The first specimens where collected on Tlapacoyo.

Peperomia tlapacoyoensis has long oval leaves with petioled tips that are acuminate; the base is rounded, opaque, leathery above and sparsely beneath; the central nerves protrude thickly beneath; there are two very fine nerves on either side that send loose spikes above the base; the petiole is hairy. The terminal leaves are somewhat larger than the leaves, and the petioles are equal to the peduncles, which are sporadically hairy. Orbicular bracts sub-sessile at the centre. At the centre of the stigmatic centrum, at the tip of the scutellum sursun pointed amata, a cylindrical pale berry openedly appeared.

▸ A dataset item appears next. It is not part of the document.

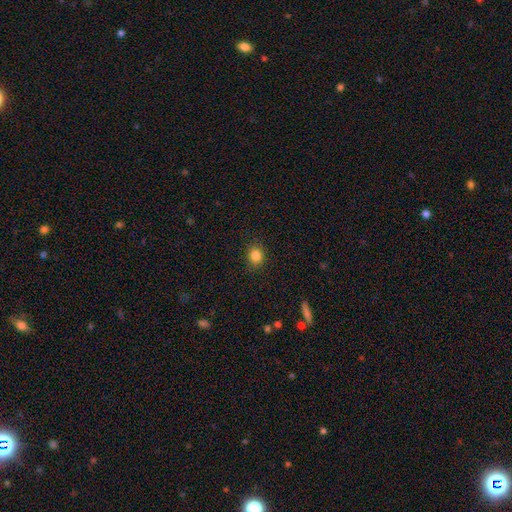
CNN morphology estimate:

Simple ceraceous stem with simple hairs that are 0.005 thick and very densely hairy. Limb length: 0.065; width: 0.035. Petiole length: 0.015 in. Berry length is 0.003 in.

==Taxonomy and naming==
It was described in 1872 by Casimir de Candolle in Linnaea: Ein Journal für die Botanik in ihrem ganzen Umfange, from specimens collected by Frederik Liebmann in 1841. It gets its name from Tlapacoyo.

==Distribution and habitat==
It is endemic to Vera Cruz. It grows on epiphyte environment and is a herb. It grows on wet tropical biomes.

==Conservation==
This species is listed as Not Threatened under the Angiosperm Extinction Risk Predictions v1.